__Your tasks__:
A: From the passage on pulling embedded images out of a file, copy the part that begins at the words "The -n 3 allows" and stops after the words "dat = fh.read()".
B: Carry on writing the passage about finding embedded images in a file, picking up right after its last line.

__Selected passage__:
▽

Before tackling the problem of the embedded images we can easily view any readable text using the strings utility:

strings proprietary.file | less

This will output any strings of at least 4 bytes in length that consist of readable ASCII characters. Naturally, a lot more than just intelligible sentences will be returned. Most will be junk, but the readable text is easily spotted. The strings tools will also pick up the readable header information within the embedded images themselves. JPEG files contain the string "JFIF" in the header. This gives us a quick way to check what types of images a file may contain, and gives an indication of how many there are.

strings proprietary.file | grep JFIF
strings -n 3 proprietary.file | grep PNG
strings proprietary.file | grep GIF8

The -n 3 allows us to detect readable strings as short as 3 characters. Not every occurrence of "JFIF" is necessarily a JPEG image since the document itself may have mentioned JFIF in a paragraph of text -- though this is rare among the email attachments most commonly forwarded.

Locating the images

We need to find where exactly each image is located within the file. A little Python will help to find possible embedded images and report their positions as a byte offset:

from string import find

#read in proprietary data
fh = open( "proprietary.file" )
dat = fh.read()
fh.close()

#search for JFIF
x = -1
while 1:
    x = find(dat,"JFIF",x+1)
    if x<0: break
    #file actually started 6 bytes earlier
    print x - 6

This will find the byte offsets of every embedded JPEG file though not every offset is guaranteed to be for a valid file. This can easily be extended to handle GIF and PNG images:

Listing 1

#!/usr/bin/python
from string import find
from sys import argv

headers = [("GIF8",0), ("PNG",1), ("JFIF",6)]
filepath = "proprietary.file"

△

__Available data__:
▽

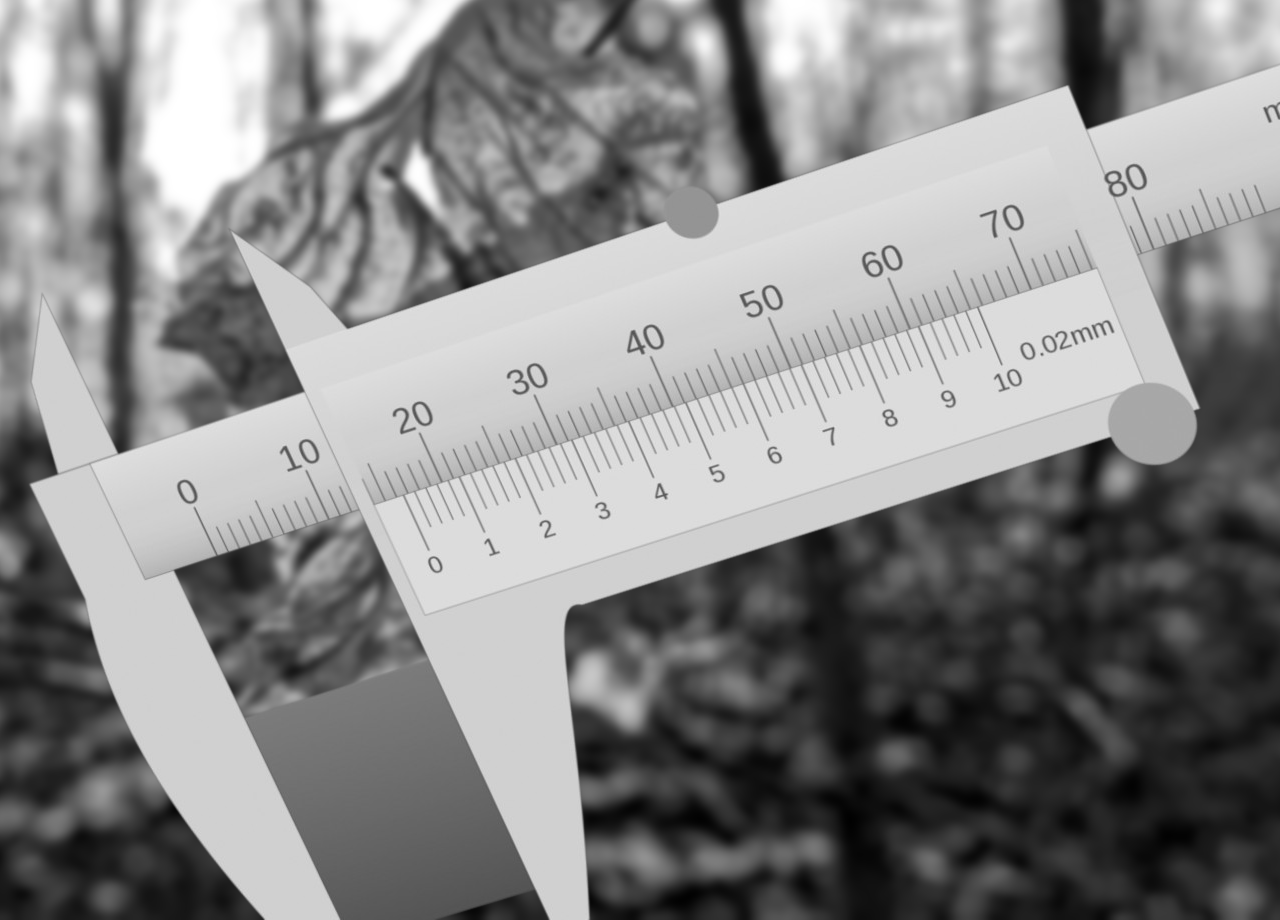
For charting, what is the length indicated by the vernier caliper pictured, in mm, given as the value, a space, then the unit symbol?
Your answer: 16.6 mm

△

__Task-by-task results__:
A:
The -n 3 allows us to detect readable strings as short as 3 characters. Not every occurrence of "JFIF" is necessarily a JPEG image since the document itself may have mentioned JFIF in a paragraph of text -- though this is rare among the email attachments most commonly forwarded.

Locating the images

We need to find where exactly each image is located within the file. A little Python will help to find possible embedded images and report their positions as a byte offset:

from string import find

#read in proprietary data
fh = open( "proprietary.file" )
dat = fh.read()

B:
if len(argv)>1: filepath = argv[1]

fh = open(filepath )
dat = fh.read()
fh.close()

for kw,off in headers:
    x = 0
    while 1:
        x = find(dat,kw,x+1)
        if x<0: break
        print kw,"file begins at byte",x - off

Note that the image file begins a few bytes before the "PNG" or "JFIF" string.

Displaying the images

Now that we know where each image is likely to start how do we display them? ImageMagick's display utility can help here. Suppose our proprietary file contains a JPEG image beginning at byte 1000. Using tail to remove all the bytes that preceed it and pipe the rest to display.

tail -c +1001 proprietary.file | display -

Note that tail -c begins counting bytes at 1. In case we have many dozens of embedded image files we can adapt our previous Python script to automate the process.

Listing 2

#!/usr/bin/python
from string import find
from sys import argv
from os import system

headers = [("GIF8",0), ("PNG",1), ("JFIF",6)]
filepath = "proprietary.file"
if len(argv)>1: filepath = argv[1]

fh = open(filepath )
dat = fh.read()
fh.close()

for kw,off in headers:
    x = 0
    while 1:
        x = find(dat,kw,x+1)
        if x<0: break
        system("tail -c +%d %s | display -" % (x - off + 1, filepath))

Extracting each image file

ImageMagick throws away any excess data fed to it after reading to the end of the image segment. If we want to separate the image data completely for storage as individual files, we also need to find the end of each image. One way to do this is to use a modified binary chop algorithm.

Listing 3

#!/usr/bin/python
from string import find
from sys import argv
from commands import getstatusoutput

headers = [("GIF8",0,"giftopnm","gif"), ("PNG",1,"pngtopnm","png"),
           ("JFIF",6,"djpeg","jpg")]
filepath = "proprietary.file"
if len(argv)>1: filepath = argv[1]

fh = open(filepath )
dat = fh.read()
fh.close()

inum = 0
for kw,off,conv,ext in headers:
    x = -1
    while 1:
        x = find(dat,kw,x+1)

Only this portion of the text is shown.